I have VERY mixed emotions about Columbus/Indigenous People Day. I am almost 70% Spanish and 30% Native American, Ferdinand and Isabella, the Catholic Monarchs are my 12th great-grandparents. In 1478, they established the Spanish Inquisition, joining forces with "The Fajardo Army" of southern Spain to expel Sephardic Jews from Spain. Then in 1492, they financed the voyage of Christopher Columbus that led to the opening of the New World and established Spain as the first global power which dominated Europe and much of the world for more than a century.

My ancestors remained in Spain until the 1500's. The first expedition in 1527, was that of my 1st cousin 8X removed, Alvar Nunez Cabeza de Vaca's . Cabeza de Vaca befriended the Native Americans and learned the practices of native medicine men. He personalized his cures by making the sign of the cross and reciting prayers. In 1537 Cabeza de Vaca returned to Spain to publish a journal of his experiences and advised the king that the only way to win the hearts of the Native Americans was to treat them with kindness rather than force. The information Cabeza de Vaca took back to Spain helped to launch the Coronado expedition, then there were many more to follow.


In my 5 years of research, I have gained the most respect for my ancestors like Cabeza de Vaca and my 4th great grandfather, Esteban Padilla. Esteban was born in 1710 in Isleta, New Mexico, the child of Diego Padilla and a nameless Native American servant. Diego Padilla was the patriarch of the most prominent family in the community of Los Padillas. Esteban was a Mestizo or Coyote, meaning he was half Spanish and half Native American. He didn't marry into another wealthy Spanish family, but instead married a woman of his own social class, Jacinta Martina Delgado. Together they climbed the social latter by purchasing parcels of land from Esteban's half brothers and sisters. Esteban and Jacinta became padrinos or witnesses over thirty times in the baptisms and marriages of their family members or fellow parishioners, Spanish, Mestizo and Indian alike. He seemed to be the Barack Obama of his day, fitting into both cultures and uniting them. So my pride doesn't come from being the 12th great-granddaughter to the throne on Spain, I am so very proud that my 4th great-grand-parents overcame adversity and thrived. They are my heroes.

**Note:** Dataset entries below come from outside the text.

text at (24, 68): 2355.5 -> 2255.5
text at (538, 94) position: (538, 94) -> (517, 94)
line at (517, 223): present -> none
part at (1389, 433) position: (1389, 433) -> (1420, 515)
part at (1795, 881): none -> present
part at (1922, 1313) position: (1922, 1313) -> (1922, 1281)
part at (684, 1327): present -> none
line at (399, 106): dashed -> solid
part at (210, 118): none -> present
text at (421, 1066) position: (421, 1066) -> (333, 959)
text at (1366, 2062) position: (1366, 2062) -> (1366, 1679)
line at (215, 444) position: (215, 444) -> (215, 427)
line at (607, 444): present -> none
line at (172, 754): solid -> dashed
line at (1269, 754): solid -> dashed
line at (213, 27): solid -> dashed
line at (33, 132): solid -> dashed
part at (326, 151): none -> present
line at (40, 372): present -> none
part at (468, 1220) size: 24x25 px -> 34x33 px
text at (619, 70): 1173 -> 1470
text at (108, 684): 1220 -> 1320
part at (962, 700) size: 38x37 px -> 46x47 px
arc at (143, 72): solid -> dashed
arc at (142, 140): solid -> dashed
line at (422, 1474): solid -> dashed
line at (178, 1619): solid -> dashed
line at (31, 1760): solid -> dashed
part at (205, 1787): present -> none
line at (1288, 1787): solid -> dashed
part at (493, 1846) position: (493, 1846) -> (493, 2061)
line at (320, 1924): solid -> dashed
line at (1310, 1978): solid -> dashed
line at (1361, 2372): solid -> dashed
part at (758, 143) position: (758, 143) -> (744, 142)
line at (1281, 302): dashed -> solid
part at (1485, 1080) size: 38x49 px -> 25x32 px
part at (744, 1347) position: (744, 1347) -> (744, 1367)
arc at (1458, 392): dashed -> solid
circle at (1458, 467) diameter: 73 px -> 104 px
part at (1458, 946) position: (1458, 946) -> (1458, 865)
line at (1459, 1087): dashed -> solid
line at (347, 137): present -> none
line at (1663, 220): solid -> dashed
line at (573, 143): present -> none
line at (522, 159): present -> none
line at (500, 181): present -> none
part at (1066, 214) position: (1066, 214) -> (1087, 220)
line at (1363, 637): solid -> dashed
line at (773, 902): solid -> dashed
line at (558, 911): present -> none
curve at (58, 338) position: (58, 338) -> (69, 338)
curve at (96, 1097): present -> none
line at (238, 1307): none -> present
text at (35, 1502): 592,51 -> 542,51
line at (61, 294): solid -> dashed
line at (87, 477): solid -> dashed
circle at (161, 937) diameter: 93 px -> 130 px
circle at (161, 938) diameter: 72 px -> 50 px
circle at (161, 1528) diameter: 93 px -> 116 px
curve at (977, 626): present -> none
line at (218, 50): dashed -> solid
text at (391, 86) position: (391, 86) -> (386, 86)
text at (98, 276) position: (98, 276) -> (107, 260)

My message? Nothing has changed. There will always be those who want to reign over everyone, on whatever level they feel they can. Then there are those that are leaders, who teach us how to carry our own. Be a leader. Remember that we are one and we are only as strong as our weakest link in a chain of many generation. Memories are carried in that chain called DNA, much like our physical features. We are unconsciously affected by the unfinished business of our ancestors UNTIL we acknowledge the past. In other words, we revisit the events and traumas experienced by our ancestors in our lifetime, until the trauma is faced head-on and healed. It's of upmost importance to hold each other up on this journey, never trying to be in control of one another for any reason. Respect each other.